Mortgage lending fell once more in November, taking levels to a more than year low, figures from the British Bankers' Association (BBA) have shown.
Just 29,991 loans were approved for house purchase in the month, the smallest number for 20 months.
It represents a fall from 30,689 in October and a significant drop from the previous six month average.
Net mortgage lending – which strips away mortgage repayments – increased by only £1.5 billion in November, the lowest rise since August 1999, and down from a figure of £3.4 billion in the same month last year.
The average value of a loan for a house purchase in November was £145,000.
Remortgaging levels fared better, with the number of loans agreed for remortgaging rising to 27,045, up from 24,785 in October and the previous six month average of 23,345.

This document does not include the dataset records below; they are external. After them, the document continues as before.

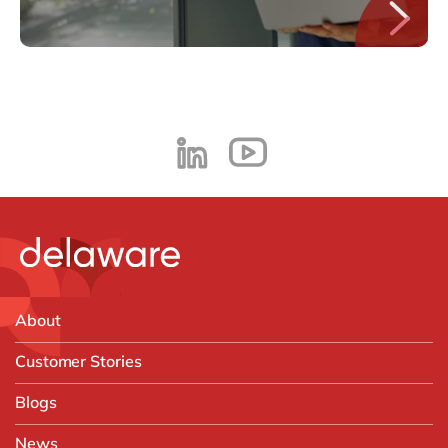
About
Customer Stories
Blogs
News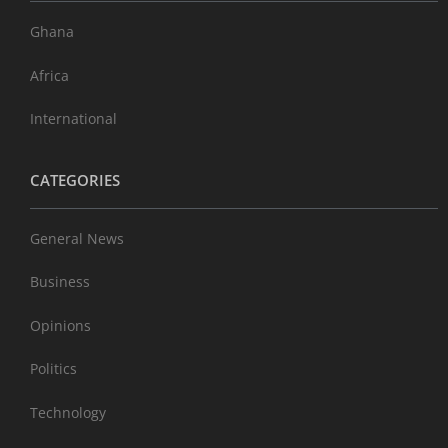
Ghana
Africa
International
CATEGORIES
General News
Business
Opinions
Politics
Technology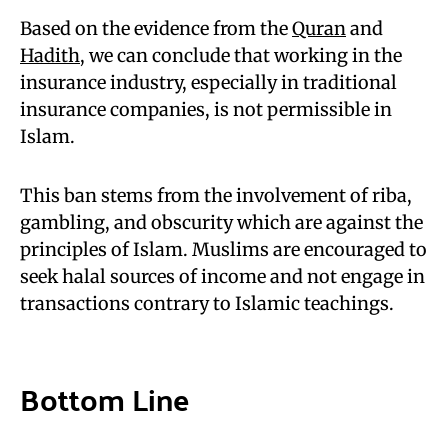
Based on the evidence from the
Quran
and
Hadith
, we can conclude that working in the
insurance industry, especially in traditional
insurance companies, is not permissible in
Islam.
This ban stems from the involvement of riba,
gambling, and obscurity which are against the
principles of Islam. Muslims are encouraged to
seek halal sources of income and not engage in
transactions contrary to Islamic teachings.
Bottom Line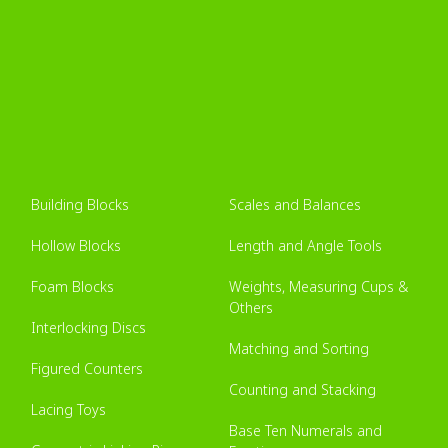
Building Blocks
Scales and Balances
Hollow Blocks
Length and Angle Tools
Foam Blocks
Weights, Measuring Cups &
Others
Interlocking Discs
Matching and Sorting
Figured Counters
Counting and Stacking
Lacing Toys
Base Ten Numerals and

Commenting on the figures, David Dooks, statistics director for the BBA, said: "Remortgaging with banks was strong in November as borrowers chose to replace maturing fixed term mortgages."
It is the latest in a growing list of evidence that suggests the housing market has slumped in the second half of the year, as buyers hold out in the hope of price declines, while sellers have remained resolute, opting not to entertain lower offers.
The supply demand imbalance has also levelled out, meaning prices are not being artificially held up because of a lack of stock.
Despite this, property experts and analysts have not forecast large scale falls in prices next year, with only a slight fall more likely.
Other figures from the BBA show that Britons are making concerted efforts to pay down their loan and credit card debt.
Consumers paid off some £6.3 billion from their credit cards in the month, spending just £5.9 billion, while the outstanding debt on all loans in the UK fell as well.